Guoqiang Liang / Haiyan Hou / Zhigang Hu / Fu Huang / Yajie Wang / Shanshan Zhang
Published Online: 2017-02-18 | DOI: https://doi.org/10.1515/jdis-2017-0005

Abstract

Purpose: Research fronts build on recent work, but using times cited as a traditional indicator to detect research fronts will inevitably result in a certain time lag. This study attempts to explore the effects of usage count as a new indicator to detect research fronts in shortening the time lag of classic indicators in research fronts detection.

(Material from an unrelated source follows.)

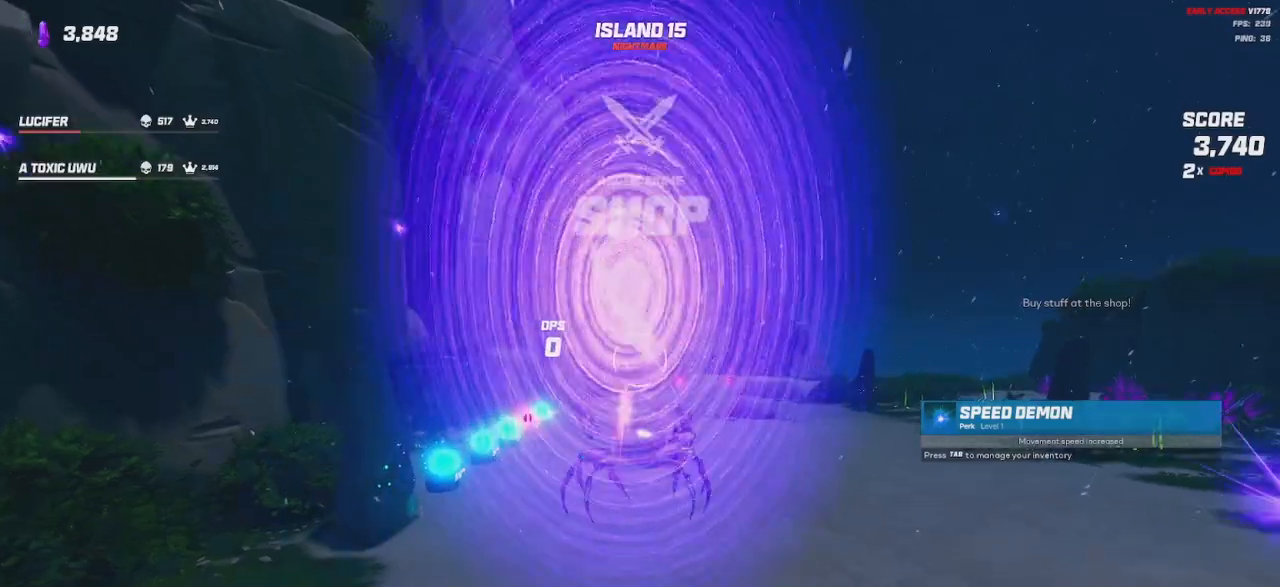
{"keys": ["shift", "w"], "mouse": [], "events": [[150, "shift", "down"]]}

Design/methodology/approach: An exploratory study was conducted where the new indicator “usage count” was compared to the traditional citation count, “times cited,” in detecting research fronts of the regenerative medicine domain. An initial topic search of the term “regenerative medicine” returned 10,553 records published between 2000 and 2015 in the Web of Science (WoS). We first ranked these records with usage count and times cited, respectively, and selected the top 2,000 records for each. We then performed a co-citation analysis in order to obtain the citing papers of the co-citation clusters as the research fronts. Finally, we compared the average publication year of the citing papers as well as the mean cited year of the co-citation clusters.

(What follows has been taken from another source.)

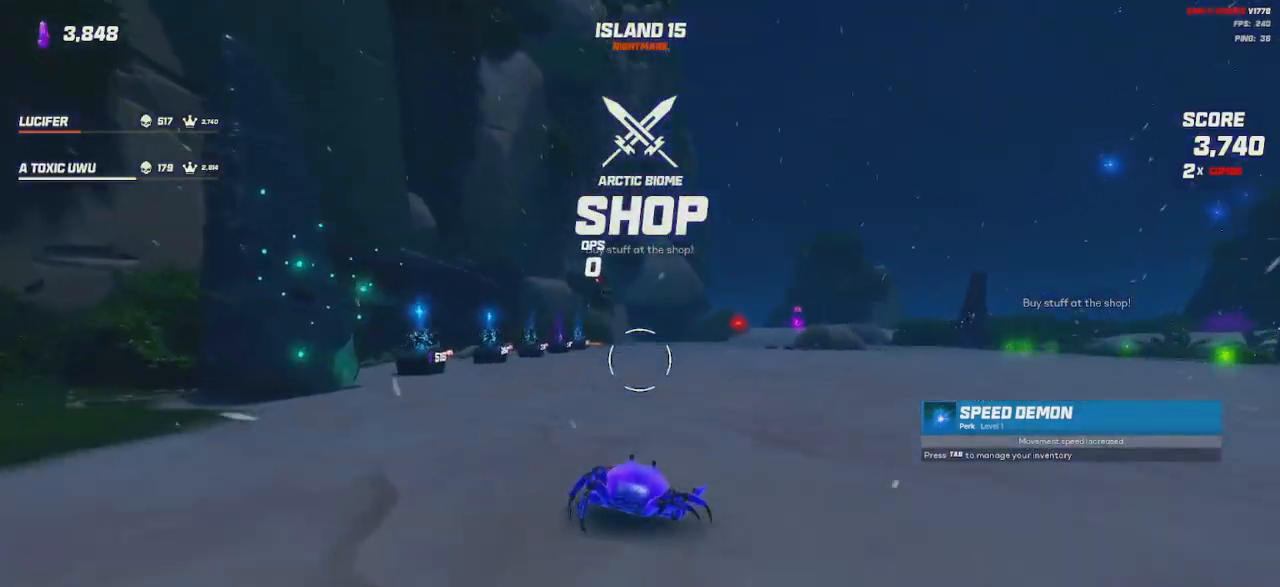
{"keys": [], "mouse": [], "events": [[350, "shift", "up"], [350, "w", "up"]]}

Findings: The citing articles detected by usage count tend to be published more recently compared with times cited within the same research front. Moreover, research fronts detected by usage count tend to be within the last two years, which presents a higher immediacy and real-time feature compared to times cited. There is approximately a three-year time span among the mean cited years (known as “intellectual base”) of all clusters generated by usage count and this figure is about four years in the network of times cited. In comparison to times cited, usage count is a dynamic and instant indicator.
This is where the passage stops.